## Data supplied
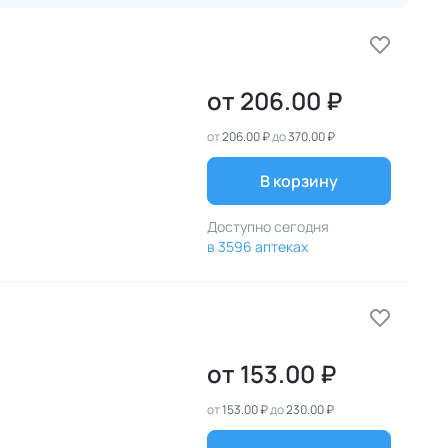
от
206.00 ₽
от
206.00 ₽
до
370.00 ₽
В корзину
Доступно сегодня
в 3596 аптеках
от
153.00 ₽
от
153.00 ₽
до
230.00 ₽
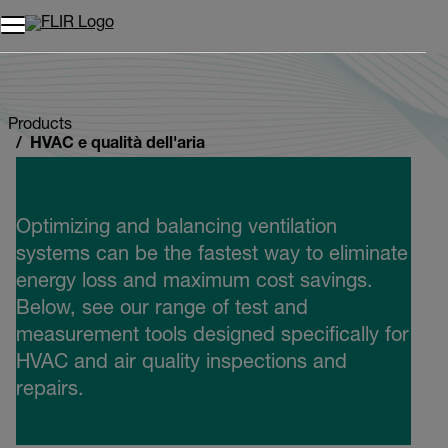
Unread messages
Modello
Rimuovi
articoli
articolo
Aggiungi al carrello
Aggiunto al carrello
Products
HVAC e qualità dell'aria
Optimizing and balancing ventilation
systems can be the fastest way to eliminate
energy loss and maximum cost savings.
Below, see our range of test and
measurement tools designed specifically for
HVAC and air quality inspections and
repairs.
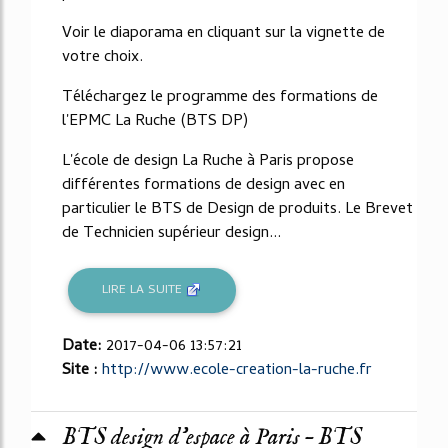
Voir le diaporama en cliquant sur la vignette de
votre choix.
Téléchargez le programme des formations de
l'EPMC La Ruche (BTS DP)
L'école de design La Ruche à Paris propose
différentes formations de design avec en
particulier le BTS de Design de produits. Le Brevet
de Technicien supérieur design...
LIRE LA SUITE
Date:
2017-04-06 13:57:21
Site :
http://www.ecole-creation-la-ruche.fr
BTS design d’espace à Paris – BTS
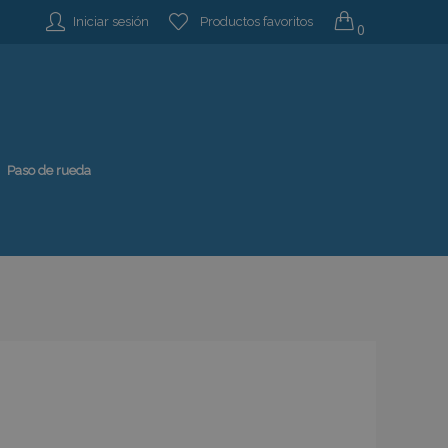
Iniciar sesión
Productos favoritos
0
Paso de rueda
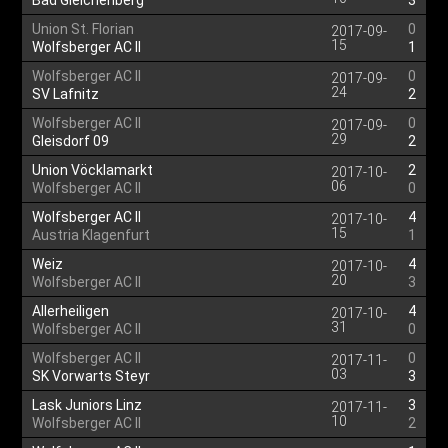
Bad Gleichenberg
3
Union St. Florian
0
2017-09-
15
Wolfsberger AC II
1
Wolfsberger AC II
0
2017-09-
24
SV Lafnitz
2
Wolfsberger AC II
0
2017-09-
29
Gleisdorf 09
2
Union Vöcklamarkt
2
2017-10-
06
Wolfsberger AC II
0
Wolfsberger AC II
4
2017-10-
15
Austria Klagenfurt
1
Weiz
4
2017-10-
20
Wolfsberger AC II
3
Allerheiligen
4
2017-10-
31
Wolfsberger AC II
0
Wolfsberger AC II
0
2017-11-
03
SK Vorwarts Steyr
3
Lask Juniors Linz
3
2017-11-
10
Wolfsberger AC II
2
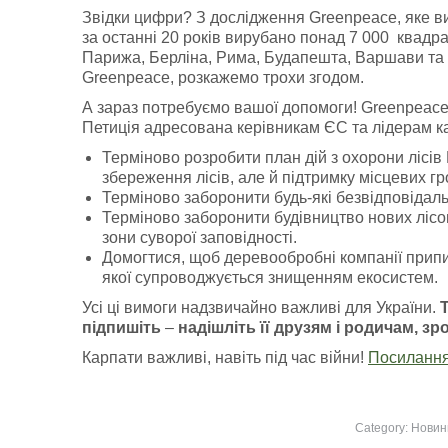
Звідки цифри? З дослідження Greenpeace, яке вий
за останні 20 років вирубано понад 7 000 квадра
Парижа, Берліна, Рима, Будапешта, Варшави та 
Greenpeace, розкажемо трохи згодом.
А зараз потребуємо вашої допомоги! Greenpeace з
Петиція адресована керівникам ЄС та лідерам кар
Терміново розробити план дій з охорони лісів
збереження лісів, але й підтримку місцевих г
Терміново заборонити будь-які безвідповідальн
Терміново заборонити будівництво нових лісов
зони суворої заповідності.
Домогтися, щоб деревообробні компанії прип
якої супроводжується знищенням екосистем.
Усі ці вимоги надзвичайно важливі для України.
підпишіть
–
надішліть її друзям і родичам, зр
Карпати важливі, навіть під час війни!
Посилання
Category:
Новин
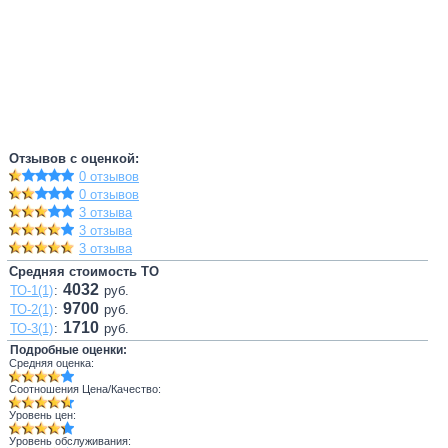
Отзывов с оценкой:
0 отзывов
0 отзывов
3 отзыва
3 отзыва
3 отзыва
Средняя стоимость ТО
4032
ТО-1(1)
:
руб.
9700
ТО-2(1)
:
руб.
1710
ТО-3(1)
:
руб.
Подробные оценки:
Средняя оценка:
Соотношения Цена/Качество:
Уровень цен:
Уровень обслуживания:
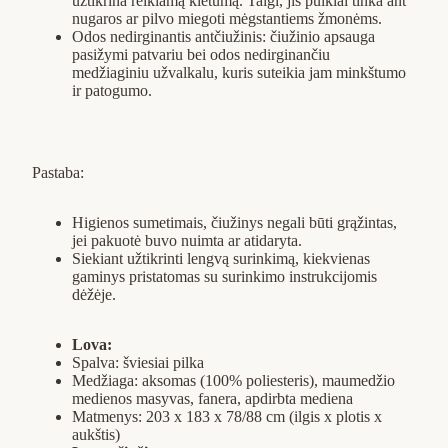
užtikrina reikiamą kietumą. Taigi, jis puikiai tinka ant
nugaros ar pilvo miegoti mėgstantiems žmonėms.
Odos nedirginantis antčiužinis: čiužinio apsauga
pasižymi patvariu bei odos nedirginančiu
medžiaginiu užvalkalu, kuris suteikia jam minkštumo
ir patogumo.
Pastaba:
Higienos sumetimais, čiužinys negali būti grąžintas,
jei pakuotė buvo nuimta ar atidaryta.
Siekiant užtikrinti lengvą surinkimą, kiekvienas
gaminys pristatomas su surinkimo instrukcijomis
dėžėje.
Lova:
Spalva: šviesiai pilka
Medžiaga: aksomas (100% poliesteris), maumedžio
medienos masyvas, fanera, apdirbta mediena
Matmenys: 203 x 183 x 78/88 cm (ilgis x plotis x
aukštis)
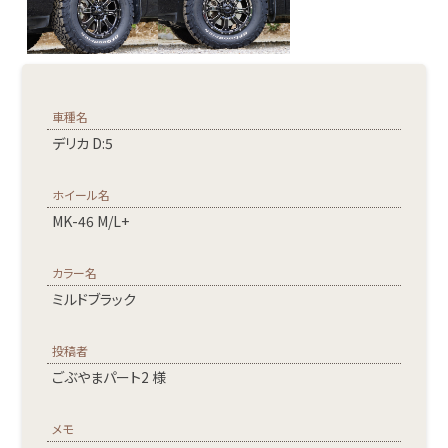
車種名
デリカ D:5
ホイール名
MK-46 M/L+
カラー名
ミルドブラック
投稿者
ごぶやまパート2 様
メモ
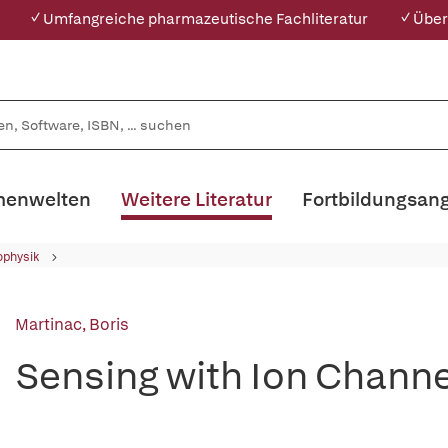
✓ Umfangreiche pharmazeutische Fachliteratur
✓ Über
enwelten
Weitere Literatur
Fortbildungsan
ophysik
Martinac, Boris
Sensing with Ion Chann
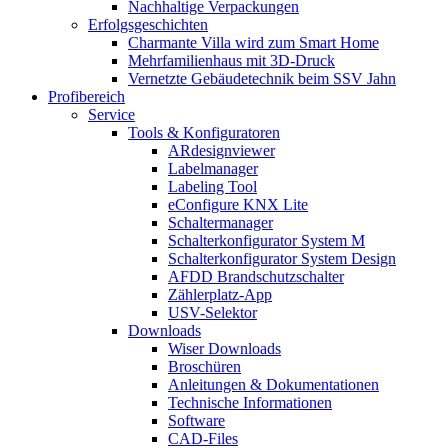
Nachhaltige Verpackungen
Erfolgsgeschichten
Charmante Villa wird zum Smart Home
Mehrfamilienhaus mit 3D-Druck
Vernetzte Gebäudetechnik beim SSV Jahn
Profibereich
Service
Tools & Konfiguratoren
ARdesignviewer
Labelmanager
Labeling Tool
eConfigure KNX Lite
Schaltermanager
Schalterkonfigurator System M
Schalterkonfigurator System Design
AFDD Brandschutzschalter
Zählerplatz-App
USV-Selektor
Downloads
Wiser Downloads
Broschüren
Anleitungen & Dokumentationen
Technische Informationen
Software
CAD-Files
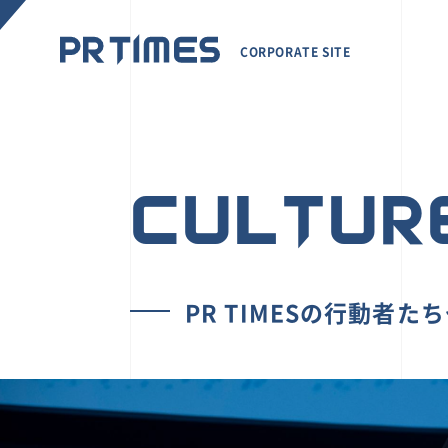
CORPORATE SITE
CULTUR
PR TIMESの行動者た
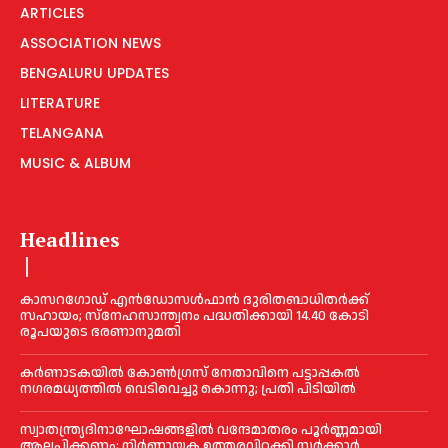
ARTICLES
ASSOCIATION NEWS
BENGALURU UPDATES
LITERATURE
TELANGANA
MUSIC & ALBUM
Headlines
കാസറഗോഡ് എന്‍ഡോസള്‍ഫാന്‍ ദുരിതബാധിതര്‍ക്ക്
സഹായം; സ്‌നേഹസാന്ത്വനം പദ്ധതിക്കായി 14.40 കോടി
രൂപയുടെ ഭരണാനുമതി
കർണാടകയിൽ കോണ്‍ഗ്രസ് നേതാവിനെ പട്ടാപ്പകല്‍
നഗരമധ്യത്തില്‍ വെടിവെച്ചു കൊന്നു; പ്രതി പിടിയില്‍
സ്വാതന്ത്ര്യദിനാഘോഷങ്ങളില്‍ വന്ദേമാതരം പൂര്‍ണ്ണമായി
ആലപിക്കണം; നിര്‍ണ്ണായക ഉത്തരവിറക്കി സര്‍ക്കാര്‍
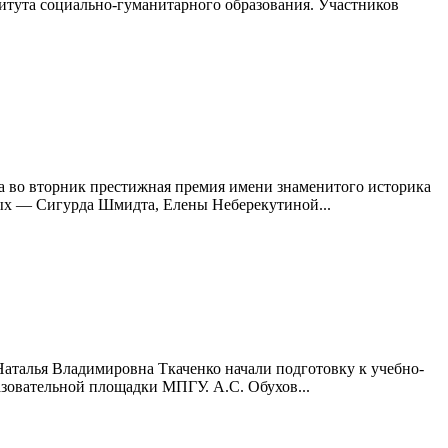
итута социально-гуманитарного образования. Участников
на во вторник престижная премия имени знаменитого историка
ных — Сигурда Шмидта, Елены Неберекутиной...
аталья Владимировна Ткаченко начали подготовку к учебно-
азовательной площадки МПГУ. А.С. Обухов...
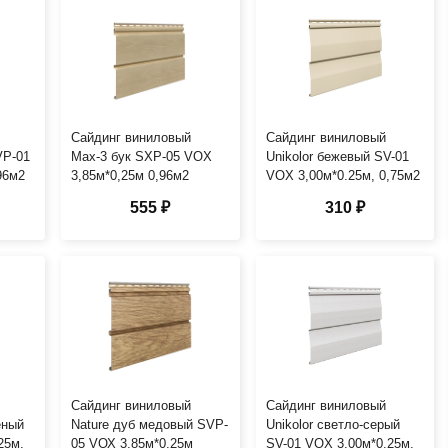
Сайдинг виниловый
Сайдинг виниловый
VP-01
Мах-3 бук SXP-05 VOX
Unikolor бежевый SV-01
96м2
3,85м*0,25м 0,96м2
VOX 3,00м*0.25м, 0,75м2
555 ₽
310 ₽
Сайдинг виниловый
Сайдинг виниловый
еный
Nature дуб медовый SVP-
Unikolor светло-серый
25м,
05 VОХ 3,85м*0,25м
SV-01 VOX 3,00м*0.25м,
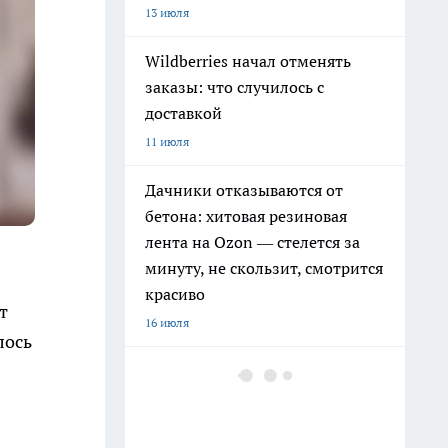
13 июля
Wildberries начал отменять
заказы: что случилось с
доставкой
11 июля
Дачники отказываются от
бетона: хитовая резиновая
лента на Ozon — стелется за
минуту, не скользит, смотрится
красиво
т
16 июля
лось
Чёрные джинсы быстро
сереют: как сохранить цвет
после множества стирок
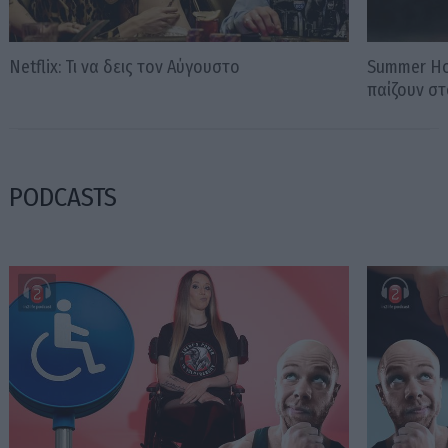
Νetflix: Τι να δεις τον Αύγουστο
Summer Hor
παίζουν στ
PODCASTS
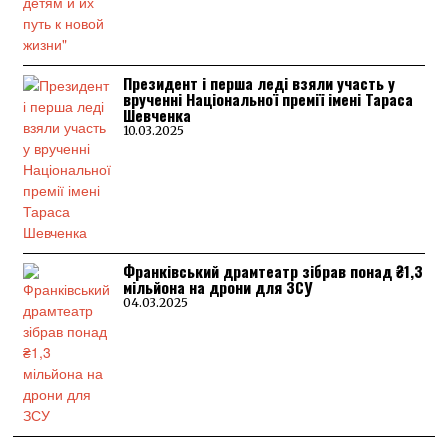
Президент і перша леді взяли участь у
врученні Національної премії імені Тараса
Шевченка
10.03.2025
Франківський драмтеатр зібрав понад ₴1,3
мільйона на дрони для ЗСУ
04.03.2025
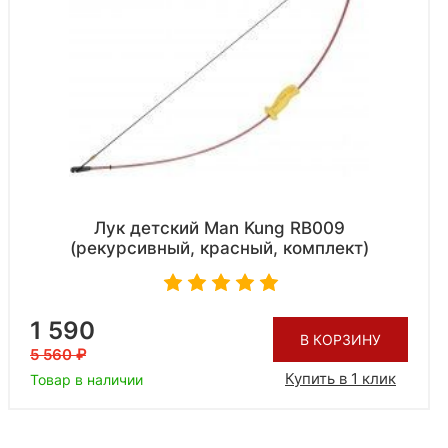
Лук детский Man Kung RB009
(рекурсивный, красный, комплект)
1 590
В КОРЗИНУ
5 560
Купить в 1 клик
Товар в наличии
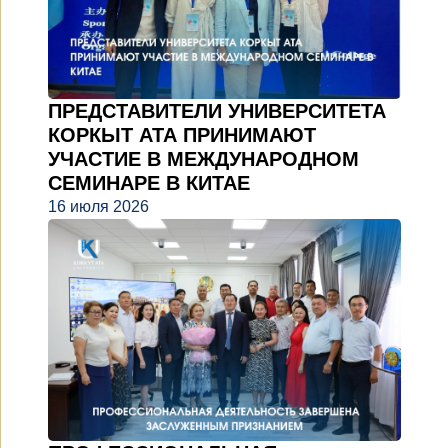
ПРЕДСТАВИТЕЛИ УНИВЕРСИТЕТА
КОРКЫТ АТА ПРИНИМАЮТ
УЧАСТИЕ В МЕЖДУНАРОДНОМ
СЕМИНАРЕ В КИТАЕ
16 июля 2026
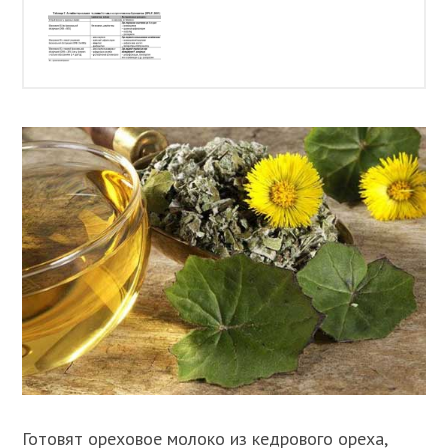
Готовят ореховое молоко из кедрового ореха,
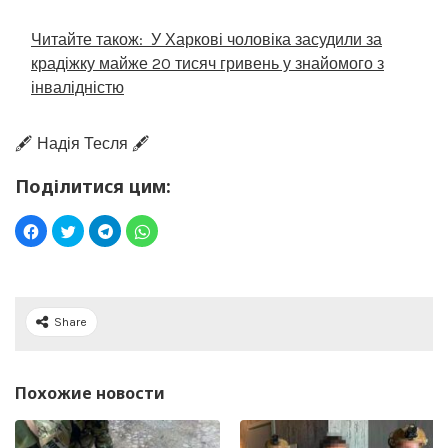
Читайте також:
У Харкові чоловіка засудили за
крадіжку майже 20 тисяч гривень у знайомого з
інвалідністю
🖋️ Надія Тесля 🖋️
Поділитися цим:
Share
Похожие новости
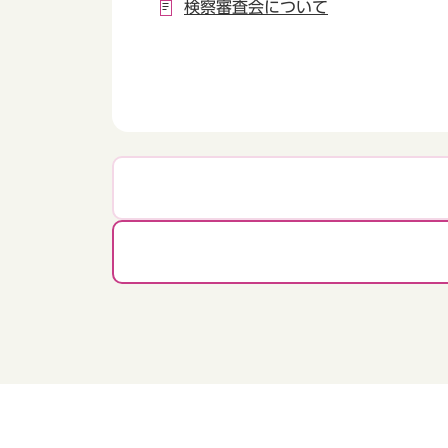
検察審査会について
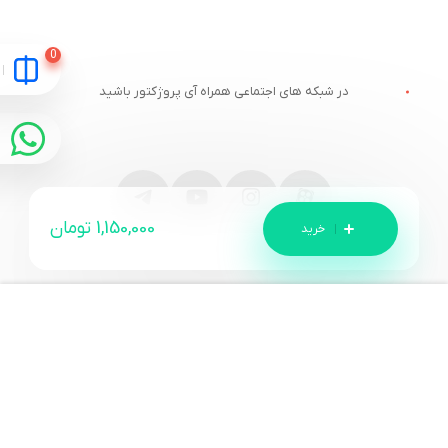
در شبکه های اجتماعی همراه آی پروژکتور باشید
1,150,000
تومان
مقایسه
ارتباط با آی پروژکتور
خدمات مشتریان
آدرس و تلفن
وبلاگ آی پروژکتور
قوانین سایت
قیمت ویدئو پروژکتور
درباره آی پروژکتور
پیگیری سفارش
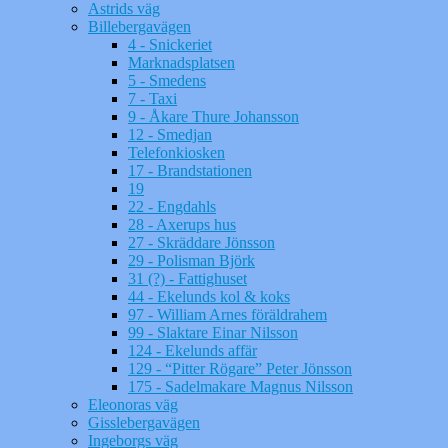
Astrids väg
Billebergavägen
4 - Snickeriet
Marknadsplatsen
5 - Smedens
7 - Taxi
9 - Åkare Thure Johansson
12 - Smedjan
Telefonkiosken
17 - Brandstationen
19
22 - Engdahls
28 - Axerups hus
27 - Skräddare Jönsson
29 - Polisman Björk
31 (?) - Fattighuset
44 - Ekelunds kol & koks
97 - William Arnes föräldrahem
99 - Slaktare Einar Nilsson
124 - Ekelunds affär
129 - “Pitter Rögare” Peter Jönsson
175 - Sadelmakare Magnus Nilsson
Eleonoras väg
Gisslebergavägen
Ingeborgs väg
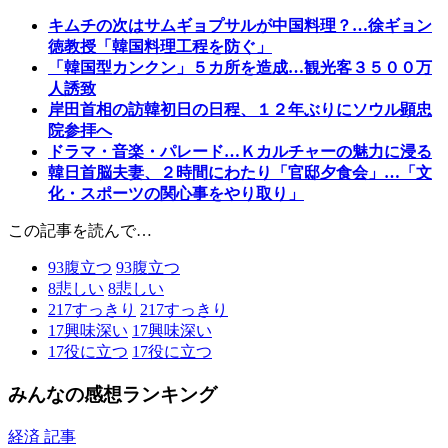
キムチの次はサムギョプサルが中国料理？…徐ギョン
徳教授「韓国料理工程を防ぐ」
「韓国型カンクン」５カ所を造成…観光客３５００万
人誘致
岸田首相の訪韓初日の日程、１２年ぶりにソウル顕忠
院参拝へ
ドラマ・音楽・パレード…Ｋカルチャーの魅力に浸る
韓日首脳夫妻、２時間にわたり「官邸夕食会」…「文
化・スポーツの関心事をやり取り」
この記事を読んで…
93
腹立つ
93
腹立つ
8
悲しい
8
悲しい
217
すっきり
217
すっきり
17
興味深い
17
興味深い
17
役に立つ
17
役に立つ
みんなの感想ランキング
経済 記事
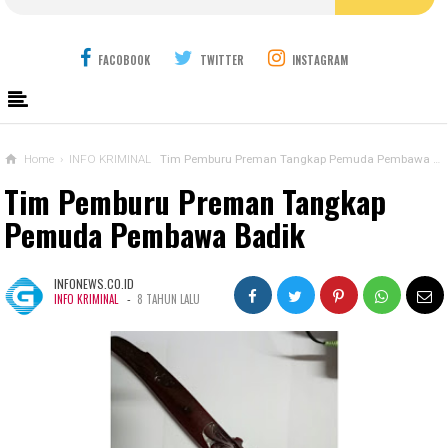
FACOBOOK
TWITTER
INSTAGRAM
Home
›
INFO KRIMINAL
Tim Pemburu Preman Tangkap Pemuda Pembawa Badik
Tim Pemburu Preman Tangkap
Pemuda Pembawa Badik
INFONEWS.CO.ID
-
INFO KRIMINAL
8 TAHUN LALU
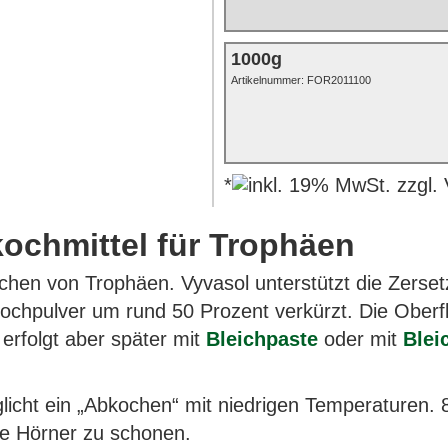
1000g
Artikelnummer: FOR2011100
*
ochmittel für Trophäen
skochen von Trophäen. Vyvasol unterstützt die Ze
ochpulver um rund 50 Prozent verkürzt. Die Oberf
 erfolgt aber später mit
Bleichpaste
oder mit
Blei
cht ein „Abkochen“ mit niedrigen Temperaturen. 
e Hörner zu schonen.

## Task statement
Can you pull out every line of the records above that contains the word "Union", matching uppercase and lowercase? Copy each of those lines in full.

## Result below
Union St. Florian
Union Vöcklamarkt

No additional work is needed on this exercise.